Exactly the lines from the one containing "contenido y las" through the end of the data below are to be reproduced, and nothing besides them.

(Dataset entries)
[Start of Attachment]

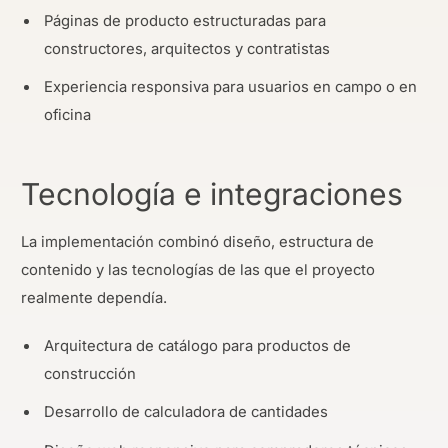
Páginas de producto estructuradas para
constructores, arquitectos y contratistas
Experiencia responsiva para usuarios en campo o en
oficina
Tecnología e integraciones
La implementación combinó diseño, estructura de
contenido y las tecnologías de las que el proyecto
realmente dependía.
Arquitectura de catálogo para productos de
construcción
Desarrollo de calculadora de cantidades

[End of Attachment]

§ **Task answer**
contenido y las tecnologías de las que el proyecto
realmente dependía.
Arquitectura de catálogo para productos de
construcción
Desarrollo de calculadora de cantidades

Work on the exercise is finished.